IMHO, this is not a db question but one for the PHP board. Okay, it could go either way but allowing others to manipulate your database is not advisable.
Regards,
DK
That is the point of this tangent, though…
From my understanding, you want to set up your database connection in PHP so that Visitors and Members are logging in with restricted rights.
Right now on my laptop, I am logging in as root to the database.
I would think that I will want to create MySQL Database Roles and create one called something like “member” which prohibits said role from: Deleting Users, Dropping Tables, Changing Rights, etc and basically restricts things - at a database level - to where anyone accessing my site can only do basic CRUD on their own records and account.
But I am rusty on this and no expert.
Nonetheless, I think there is a large “database dimension” here that I need to address.
Debbie
The way I personally plan on doing it for an app that I’m writing:
- I create a new user to use when directly accessing MySQL (in my case via PHPMyAdmin), this acts as a “super-administrator” and the old root user gets deleted.
- Each app has it’s own database and user which it uses to access MySQL, that user is only given access-rights to the database belong to that app and it’s denied any access whatsoever to any other apps (also it’s not allowed drop or truncate at all)
- The app will have tables:
- User: Essential user information only
- User Info: “Optional” fields like instant messaging contacts, avatars etc
- Rights: Each possible action is given it’s own row
- Group Rights: Records what rights each group has
- Group Membership: Records what groups a user is a member of
- Groups: Names of groups and things like PM limits
- Session: User sessions are stored in the database
You’ve probably got similar tables in your app’s database.

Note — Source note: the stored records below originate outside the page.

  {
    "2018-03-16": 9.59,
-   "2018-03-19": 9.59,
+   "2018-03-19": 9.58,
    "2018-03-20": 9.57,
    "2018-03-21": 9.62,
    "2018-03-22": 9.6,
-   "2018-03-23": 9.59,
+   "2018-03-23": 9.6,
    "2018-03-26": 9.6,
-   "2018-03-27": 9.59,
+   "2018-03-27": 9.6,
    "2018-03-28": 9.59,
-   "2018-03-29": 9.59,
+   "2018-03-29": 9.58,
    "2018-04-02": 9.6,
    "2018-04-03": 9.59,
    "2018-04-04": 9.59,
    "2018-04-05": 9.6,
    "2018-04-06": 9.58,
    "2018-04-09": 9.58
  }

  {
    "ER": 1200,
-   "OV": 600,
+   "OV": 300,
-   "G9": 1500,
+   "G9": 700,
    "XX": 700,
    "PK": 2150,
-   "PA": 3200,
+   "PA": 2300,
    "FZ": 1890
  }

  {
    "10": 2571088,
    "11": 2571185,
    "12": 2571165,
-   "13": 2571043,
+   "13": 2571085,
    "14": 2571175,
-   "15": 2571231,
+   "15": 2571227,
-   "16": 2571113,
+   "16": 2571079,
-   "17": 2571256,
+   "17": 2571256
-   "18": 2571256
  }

The user groups/permissions bit is not complete but when a user logs into the site
- the credentials they provide are checked against the users table and there should be a single match, if there’s more then 1 match then there’s a problem.

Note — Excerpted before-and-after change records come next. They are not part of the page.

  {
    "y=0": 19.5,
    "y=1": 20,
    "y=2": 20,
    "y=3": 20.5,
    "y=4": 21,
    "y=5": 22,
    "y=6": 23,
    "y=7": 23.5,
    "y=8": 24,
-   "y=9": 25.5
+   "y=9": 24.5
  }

- They will then get checked (eventually) against a list of banned users and if they are banned then they get shown a “unable to login you’re banned” message.
- Their right to view the page they are on is checked (via their group memberships), if they are allowed they view the page, if they aren’t they get sent back through the hierarchy of pages until they reach one they have permission to view.

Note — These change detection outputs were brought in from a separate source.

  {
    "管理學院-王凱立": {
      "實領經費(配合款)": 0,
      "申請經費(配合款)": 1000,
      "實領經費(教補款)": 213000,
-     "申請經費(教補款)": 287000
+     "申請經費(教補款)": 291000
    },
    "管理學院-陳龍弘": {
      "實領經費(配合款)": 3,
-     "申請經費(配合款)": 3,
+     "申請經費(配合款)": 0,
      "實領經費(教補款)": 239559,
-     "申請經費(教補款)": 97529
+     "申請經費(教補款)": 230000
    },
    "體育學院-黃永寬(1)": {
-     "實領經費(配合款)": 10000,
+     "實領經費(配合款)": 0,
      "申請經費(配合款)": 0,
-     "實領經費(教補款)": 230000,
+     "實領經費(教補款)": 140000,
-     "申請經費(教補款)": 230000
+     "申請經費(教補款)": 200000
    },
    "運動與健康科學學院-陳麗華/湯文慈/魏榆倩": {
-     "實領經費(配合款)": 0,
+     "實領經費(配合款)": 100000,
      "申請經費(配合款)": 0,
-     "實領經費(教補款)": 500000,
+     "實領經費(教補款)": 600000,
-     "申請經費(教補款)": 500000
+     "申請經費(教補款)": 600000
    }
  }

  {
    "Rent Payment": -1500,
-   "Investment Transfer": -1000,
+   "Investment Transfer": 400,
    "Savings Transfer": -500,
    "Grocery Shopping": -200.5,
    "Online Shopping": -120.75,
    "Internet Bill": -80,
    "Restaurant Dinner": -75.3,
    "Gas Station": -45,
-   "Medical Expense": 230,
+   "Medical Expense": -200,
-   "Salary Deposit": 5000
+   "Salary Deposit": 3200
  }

Like has already been said you should:
- use sha1 at the minumum for hasing passwords use a salt with each one (I’ve got to look into the use of using a different salt for each user)
- Use prepared statements to protect against sql injection.
- Have a read of this wikipedia article about password strength
- You might want to consider adding a password strength indicator on you site’s signup page.
- IANAL but you might want to add to your site’s T&Cs something about a user being responsible for all actions attempted by their account and that it’s their responsibility to keep their login details safe and also something about their registration address to always be a valid address
Any web app in whatever language using whatever database server should not be verifying users directly against the database server’s user table, they should verify a user against the user’s table stored in that apps database. That app should use a single MySQL user to interact with it’s database only.
I hope that helps a bit Debbie, if I had a diagram which could visually show it I would add it.